下の行にある読み取りテキストを、一行につき一つの文字列としてJSONのリストに入れてください。空行と画像の表示は入れず、すべての行を対象とする。

**記録:**

=====

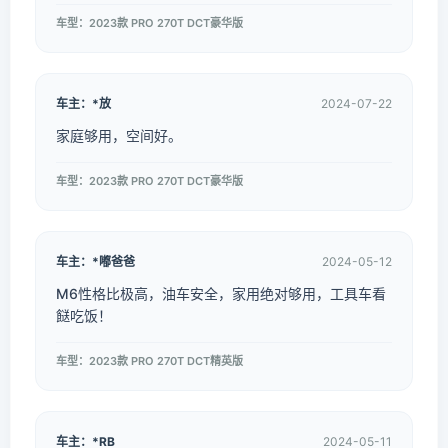
车型：2023款 PRO 270T DCT豪华版
车主：*放
2024-07-22
家庭够用，空间好。
车型：2023款 PRO 270T DCT豪华版
车主：*嘟爸爸
2024-05-12
M6性格比极高，油车安全，家用绝对够用，工具车看
餸吃饭！
车型：2023款 PRO 270T DCT精英版
车主：*RB
2024-05-11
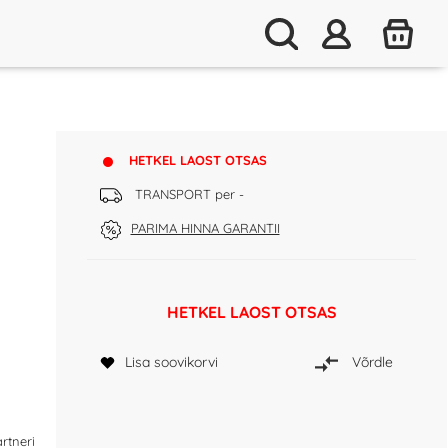
HETKEL LAOST OTSAS
TRANSPORT per -
PARIMA HINNA GARANTII
HETKEL LAOST OTSAS
Lisa soovikorvi
Võrdle
rtneri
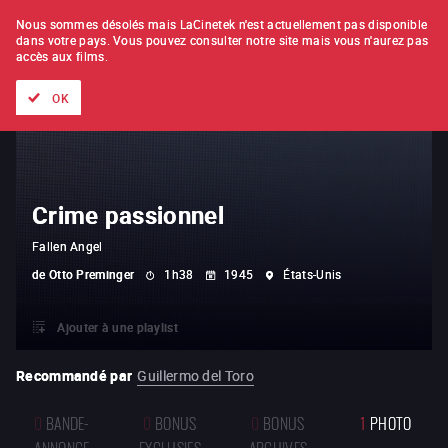
À L'UNITÉ
ABONNEMENT
Nous sommes désolés mais LaCinetek n'est actuellement pas disponible
dans votre pays.
Vous pouvez consulter notre site mais vous n'aurez pas
accès aux films.
Tous les films
Les listes de
Nouveautés
Trésors cachés
OK
Crime passionnel
Fallen Angel
de
Otto Preminger
1h38
1945
États-Unis
Ajouter à une playlist
Recommandé par
Guillermo del Toro
0
BANDE-
0
BONUS
0
BONUS
1
PHOTO
ANNONCE
EXCLUSIFS
ARCHIVES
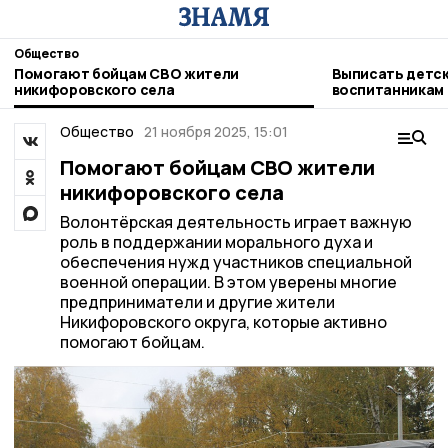
Общество
Помогают бойцам СВО жители
Выписать детск
никифоровского села
воспитанникам
никифоровцам
Общество
21 ноября 2025, 15:01
Помогают бойцам СВО жители
никифоровского села
Волонтёрская деятельность играет важную
роль в поддержании морального духа и
обеспечения нужд участников специальной
военной операции. В этом уверены многие
предприниматели и другие жители
Никифоровского округа, которые активно
помогают бойцам.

=====

**回答:**
[
  "车型：2023款 PRO 270T DCT豪华版",
  "车主：*放",
  "2024-07-22",
  "家庭够用，空间好。",
  "车型：2023款 PRO 270T DCT豪华版",
  "车主：*嘟爸爸",
  "2024-05-12",
  "M6性格比极高，油车安全，家用绝对够用，工具车看",
  "餸吃饭！",
  "车型：2023款 PRO 270T DCT精英版",
  "车主：*RB",
  "2024-05-11",
  "HETKEL LAOST OTSAS",
  "TRANSPORT per -",
  "PARIMA HINNA GARANTII",
  "HETKEL LAOST OTSAS",
  "Lisa soovikorvi",
  "Võrdle",
  "rtneri",
  "À L'UNITÉ",
  "ABONNEMENT",
  "Nous sommes désolés mais LaCinetek n'est actuellement pas disponible",
  "dans votre pays.",
  "Vous pouvez consulter notre site mais vous n'aurez pas",
  "accès aux films.",
  "Tous les films",
  "Les listes de",
  "Nouveautés",
  "Trésors cachés",
  "OK",
  "Crime passionnel",
  "Fallen Angel",
  "de",
  "Otto Preminger",
  "1h38",
  "1945",
  "États-Unis",
  "Ajouter à une playlist",
  "Recommandé par",
  "Guillermo del Toro",
  "0",
  "BANDE-",
  "0",
  "BONUS",
  "0",
  "BONUS",
  "1",
  "PHOTO",
  "ANNONCE",
  "EXCLUSIFS",
  "ARCHIVES",
  "Общество",
  "Помогают бойцам СВО жители",
  "Выписать детск",
  "никифоровского села",
  "воспитанникам",
  "никифоровцам",
  "Общество",
  "21 ноября 2025, 15:01",
  "Помогают бойцам СВО жители",
  "никифоровского села",
  "Волонтёрская деятельность играет важную",
  "роль в поддержании морального духа и",
  "обеспечения нужд участников специальной",
  "военной операции. В этом уверены многие",
  "предприниматели и другие жители",
  "Никифоровского округа, которые активно",
  "помогают бойцам."
]